When Corey Lee decided to launch a takeout-only sneak peak of his hotly anticipated Korean restaurant, San Ho Won, a couple of weeks ago — mid-pandemic — it wasn’t meant to be any kind of moneymaking endeavor. Run out of the kitchen at Benu, Lee’s three-Michelin-star fine dining restaurant, the preview meals were essentially pegged as a not-for-profit venture, as Lee wanted to provide some income for a handful of cooks. In addition, he pledged that 100 percent of profits would go toward paying for his furloughed employees’ benefits package: health care, rent assistance, and financial aid for workers who don’t qualify for unemployment — plus two meals a day for staff and their families.

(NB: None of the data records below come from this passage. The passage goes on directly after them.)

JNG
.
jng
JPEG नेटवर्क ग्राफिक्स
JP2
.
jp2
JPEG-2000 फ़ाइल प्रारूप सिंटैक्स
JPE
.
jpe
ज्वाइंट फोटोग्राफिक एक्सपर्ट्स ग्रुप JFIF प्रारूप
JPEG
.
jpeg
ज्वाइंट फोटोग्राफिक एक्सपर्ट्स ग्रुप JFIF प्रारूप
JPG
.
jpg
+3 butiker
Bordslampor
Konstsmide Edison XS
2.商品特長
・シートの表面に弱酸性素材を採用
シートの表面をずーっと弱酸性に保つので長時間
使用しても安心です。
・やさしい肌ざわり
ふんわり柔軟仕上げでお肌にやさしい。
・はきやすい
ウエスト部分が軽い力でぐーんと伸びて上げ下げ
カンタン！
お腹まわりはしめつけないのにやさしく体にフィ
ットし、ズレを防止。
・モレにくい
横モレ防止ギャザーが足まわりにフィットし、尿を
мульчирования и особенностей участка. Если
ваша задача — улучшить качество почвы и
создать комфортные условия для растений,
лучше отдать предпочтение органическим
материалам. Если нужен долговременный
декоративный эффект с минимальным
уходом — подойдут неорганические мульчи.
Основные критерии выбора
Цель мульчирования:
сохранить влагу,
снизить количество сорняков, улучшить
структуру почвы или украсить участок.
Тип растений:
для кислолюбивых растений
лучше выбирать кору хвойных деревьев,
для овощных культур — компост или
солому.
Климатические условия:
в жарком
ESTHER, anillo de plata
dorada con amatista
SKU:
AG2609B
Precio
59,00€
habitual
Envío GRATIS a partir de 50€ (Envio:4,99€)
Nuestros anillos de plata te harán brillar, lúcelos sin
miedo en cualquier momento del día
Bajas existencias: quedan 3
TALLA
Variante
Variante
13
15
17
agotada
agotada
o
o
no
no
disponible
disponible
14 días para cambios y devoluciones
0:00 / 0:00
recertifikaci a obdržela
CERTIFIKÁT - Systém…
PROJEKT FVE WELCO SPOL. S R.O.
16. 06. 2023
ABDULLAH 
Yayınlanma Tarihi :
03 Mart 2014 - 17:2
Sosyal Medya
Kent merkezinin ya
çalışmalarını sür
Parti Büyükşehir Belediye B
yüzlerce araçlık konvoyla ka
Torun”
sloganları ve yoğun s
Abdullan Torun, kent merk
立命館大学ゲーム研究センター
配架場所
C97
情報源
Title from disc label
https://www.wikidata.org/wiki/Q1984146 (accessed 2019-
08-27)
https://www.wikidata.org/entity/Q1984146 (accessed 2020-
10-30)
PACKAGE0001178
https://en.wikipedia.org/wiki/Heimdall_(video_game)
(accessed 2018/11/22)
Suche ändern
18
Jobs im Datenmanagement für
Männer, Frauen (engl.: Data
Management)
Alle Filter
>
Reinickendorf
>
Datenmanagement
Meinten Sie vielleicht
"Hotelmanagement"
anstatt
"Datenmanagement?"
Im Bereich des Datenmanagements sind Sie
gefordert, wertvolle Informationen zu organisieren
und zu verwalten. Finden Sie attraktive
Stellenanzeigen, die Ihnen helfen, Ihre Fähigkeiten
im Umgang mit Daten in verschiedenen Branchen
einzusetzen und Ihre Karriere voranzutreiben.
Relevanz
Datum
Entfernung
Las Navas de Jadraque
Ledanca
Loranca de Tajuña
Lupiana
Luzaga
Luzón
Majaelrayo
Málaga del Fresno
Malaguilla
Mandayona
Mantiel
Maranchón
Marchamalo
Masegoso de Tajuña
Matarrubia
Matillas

Then Lee got notice that Benu had been approved for a Paycheck Protection Program (PPP) loan — the federal coronavirus relief loans meant to provide small businesses with an influx of cash, with the stipulation that to be forgiven, recipients must spend 75 percent of the money on payroll. “For Benu, that means operating the San Ho Won take-out program as a real business instead of a small, not-for-profit venture,” Lee wrote in an email to Eater SF.
In short, Benu is staffing up. Lee says he’s reinstated about 36 of his furloughed staff, with most of them cooking for San Ho Won. (A few other cooks are preparing the staff meals, which are cooked and distributed out of another of Lee’s restaurants, In Situ, which is currently closed to the public.)
For customers, not much will change. The San Ho Won meals, which include about six or seven dishes, will still come in the same multi-course format and will still cost about $48 a person. The main difference is that Benu now has the capacity to serve more of the meals — 200 of them each day, seven days a week. That’s good news for customers who’ve tried to snag the meals in past weeks and found them to be sold out.
Benu’s takeout operation still isn’t going to be making any money, Lee says, and those 200 meals a day might not provide enough takeout volume to sustain all the staff that he has reinstated. In theory, Lee says, the restaurant should be able to just break even — if they sell out every day, and if they eventually receive at least some amount of loan forgiveness.
As for the PPP loan, Lee says he finally received it after applying for it four separate times between March 17 and early April, and there are still a lot of finer points about its terms that he doesn’t fully understand, particularly around forgiveness. He’s not the only restaurateur who has found the process confusing. “How is the loan useful for a restaurant that is not open?” Lee says — especially in a city like San Francisco, which just extended its shelter-in-place order until May 31. For right now, however, he says it’s a good thing that he’s able to employ more people.
For Korean food enthusiasts, the fact that the San Ho Won takeout meals — which marry traditional Korean flavors with modern techniques, and have generally been well received — will be more widely available is happy news.
The next set of meals, for next week, will be available to purchase online starting today, May 1, at noon, highlighted by a spring vegetable bibimbap: ramps, fern, cordyceps, and pea leaves over a sweet carrot fried rice. The meal will also include Korean beef meatballs and a 4-year-aged fermented soy bean stew, plus a couple of side dishes and a dessert of dalgona (Korean honey comb) with coffee and panna cotta.